Strathclyde University's Fraser of Allander Institute, noting household spending had been the main driver of recent growth in Scotland as well as in the UK as a whole, raised concerns over how this was being funded.
In its latest commentary, published yesterday, it cites the need for an improvement in net exports and business investment to ensure a durable recovery. And it highlights the difficult back-drop of the Coalition Government's austerity programme, and a continuing fall in real household incomes as pay growth continues to lag inflation.
Professor Brian Ashcroft, economics editor of the Fraser of Allander commentary, said: "Some households seem to be having to have recourse to cash generators, payday loan companies, and pawnbrokers.
"If you look at the Scottish streets, these are increasingly important (in) allowing many people to get their assets into cash very easily. To the extent that is supporting household spending, it is not going to last."
He noted that new car purchases were up but added that a "far greater proportion"were being financed by credit, with lease arrangements also common. He said this would be fine if household debt were low but highlighted the fact that it was high.
Mr Ashcroft declared that it was a "big concern" that business investment was "still pretty flat".
While noting business surveys were painting a more upbeat picture, he added: "It is not being backed by people putting money where their mouth is, in investment terms."
He cited signs that big companies were building up their cash reserves and buying back shares, rather than investing, to try to push up returns on equity, observing that this was what corporate leaders' bonuses were based upon.
Fraser of Allander yesterday raised its forecast of Scottish growth this year to 1.3%, from 0.9% in its previous commentary in June.
It raised its forecast of expansion in 2014 to 1.8%, from 1.6% in June, and held its growth projection for 2015 at 2.1%. The Scottish economy grew by 0.4% in 2012.
Mr Ashcroft noted forecast growth for 2014 was still adrift of Scotland's longer-term annual trend rate.
Against a back-drop of below-trend growth, Fraser of Allander is forecasting that the unemployment rate, on the International Labour Organisation measure, will rise to 7.6% by the end of 2013 and to 8.3% by the close of next year, before falling back to 6.9% by the end of 2015. Figures published earlier this month by the Office for National Statistics showed that ILO unemployment in Scotland was 201,000, a rate of 7.3%, in the June to August period.
Summing up the position in its latest commentary, Fraser of Allander says: "There is little doubt that, five years since the start of the Great Recession, we are now witnessing a stronger recovery, albeit belatedly compared to any recession in the last 70 to 80 years. And there are good reasons to be hesitant about whether the recovery can be sustained. Nevertheless, the Scottish economy has grown for five successive quarters to the second quarter of this year.
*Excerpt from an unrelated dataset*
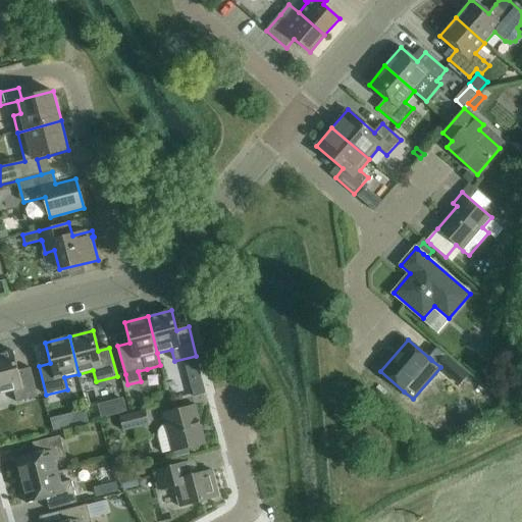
[(436,349),(429,358),(431,360),(440,367),(460,383),(468,374),(447,356),(446,356),(436,349)]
The UK has grown for three successive quarters to the third quarter of the year. And the growth rate has been rising as 2013 unfolds."
Mr Ashcroft highlighted his relief that the threatened closure of the Grangemouth petrochemical plant had been averted, after a last-minute deal between owner Ineos and trade union Unite.
Fraser of Allander estimates in its commentary that closure of the petrochemicals plant would have reduced Scottish gross domestic product by about 0.7%, given the knock-on economic impact, and cost 4240 jobs in total. It adds that closure of the whole Grangemouth site would have led to a 1.2% fall in Scottish GDP, and the loss of 7261 jobs.
Fraser of Allander says the performance of the financial services sector "continues to give cause for concern". However, it highlights the fact that the manufacturing sector in Scotland has enjoyed a better performance than that in the UK as a whole in recent times.
Paul Brewer, senior partner at accountancy firm and commentary sponsor PwC, welcomed the fact that Scotland was among the best-performing parts of the UK outside London and the south-east of England.
However, declaring that the private sector should "take courage and invest", he added: "Recovery based on consumer spending, against a continuing background of weak real incomes, is unsustainable."